In Dexter Filkins’s latest dispatch from Afghanistan, an American foot patrol enters a village near Kandahar to find three men sitting on a blanket, listening to music on a radio:
‘So, seen any Taliban lately?’ Lieutenant Holloway asked the men.
‘We haven’t seen the Taliban in eight months,’ a man named Niamatullah said, looking up.
‘Do you ever see anyone moving through here at night?’ Lieutenant Holloway asked.
‘We don’t go outside at night,’ said Mr. Niamatullah, who, like many Afghans, uses one name. ‘When we do, you guys search us and hold us for hours. And you never find anything.’
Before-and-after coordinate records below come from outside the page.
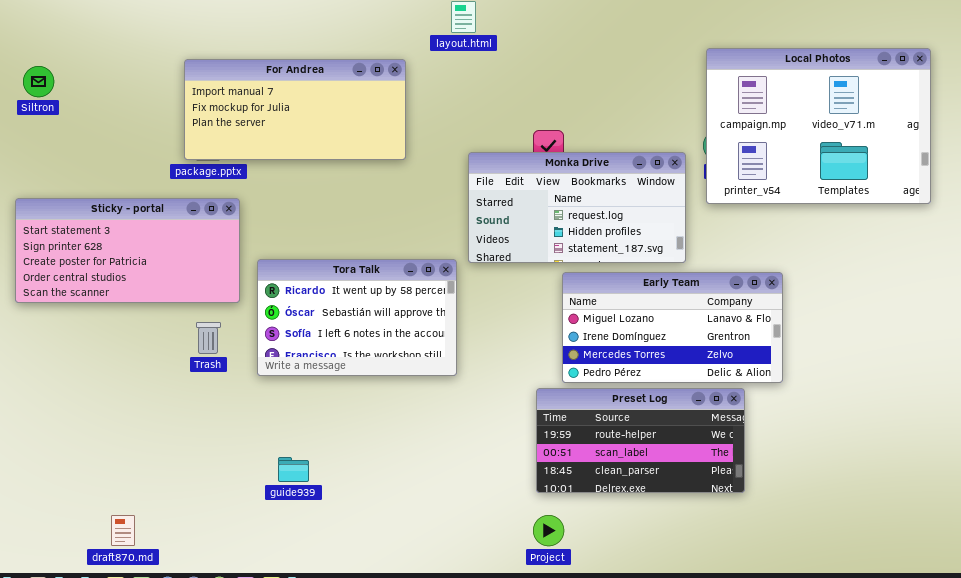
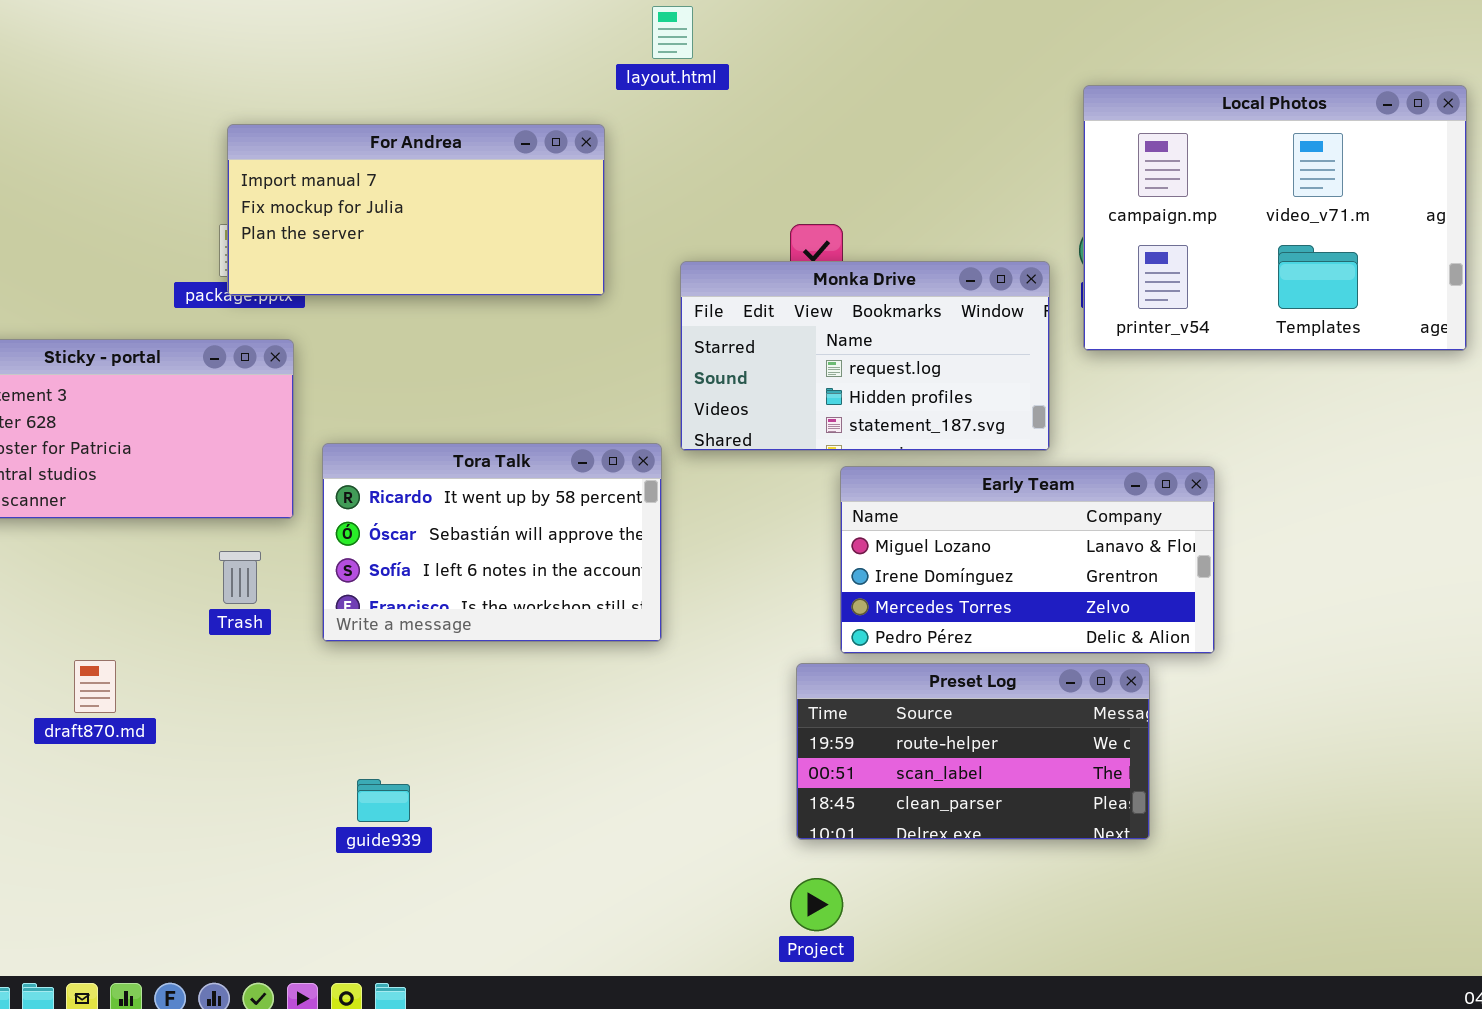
For Andrea: [184,59,406,160] -> [227,124,605,296], moved
draft870.md: [111,515,135,546] -> [74,660,116,713], moved

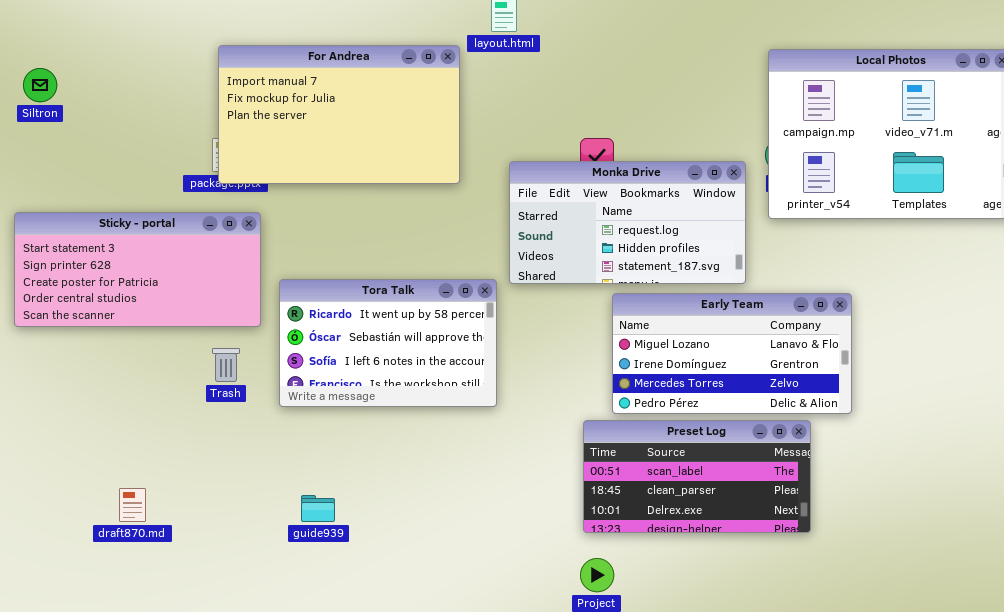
For Andrea: [227,124,605,296] -> [218,45,460,184], resized
draft870.md: [74,660,116,713] -> [119,488,146,522], moved
Preset Log: [796,663,1150,840] -> [583,420,811,533], scrolled down 1 row

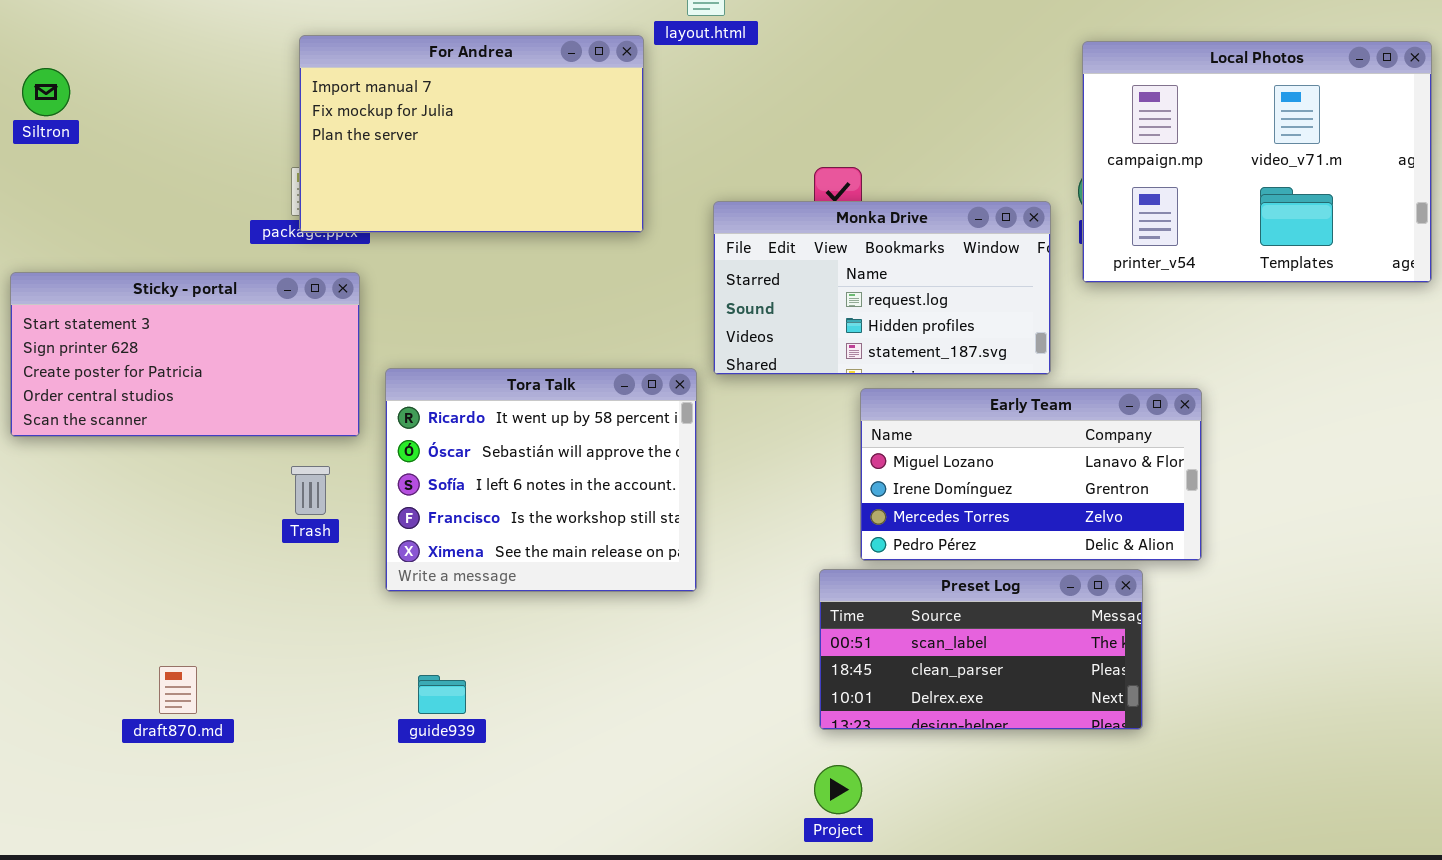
Tora Talk: [279,279,497,407] -> [385,368,697,592], resized

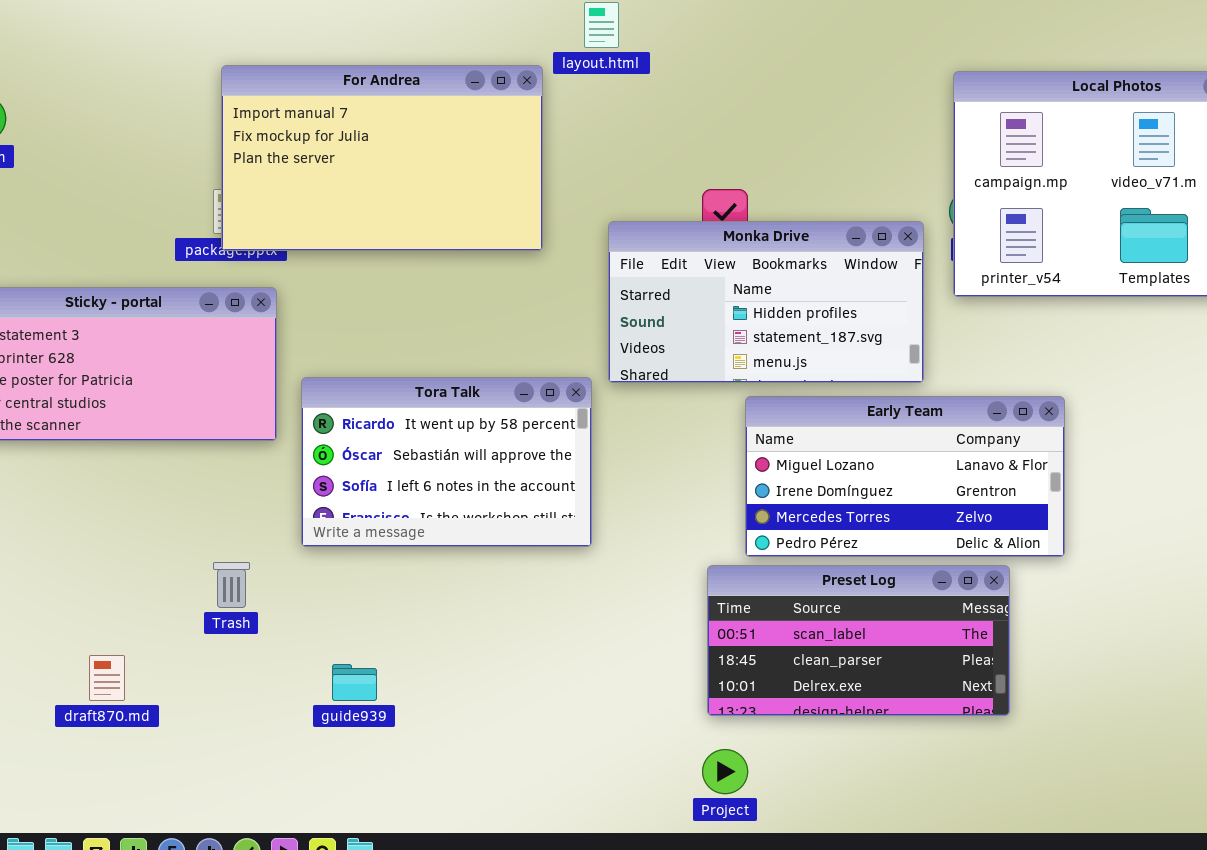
Monka Drive: [713,201,1051,375] -> [608,221,924,383], scrolled down 1 row
Tora Talk: [385,368,697,592] -> [301,377,592,547], resized
Trash: [291,466,330,515] -> [213,562,250,608], moved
Lieutenant Holloway shook his head.
‘The last person we stopped in this village, we held for 20 minutes,’ the lieutenant said. ‘We never detain anyone.’
‘We are afraid of you,’ Mr. Niamatullah said.
‘Is there a Taliban curfew?’ Lieutenant Holloway asked.
‘Only a man with a white shawl is allowed outside at night,’ Mr. Niamatullah said.
‘A white shawl?’ Lieutenant Holloway squinted.
Mr. Niamatullah did not offer to explain.
‘But he has no gun, so you cannot detain him.’
After several minutes, Lieutenant Holloway gave up.
‘Everybody knows something,’ Lieutenant Holloway said, walking away, ‘But no one tells us anything.’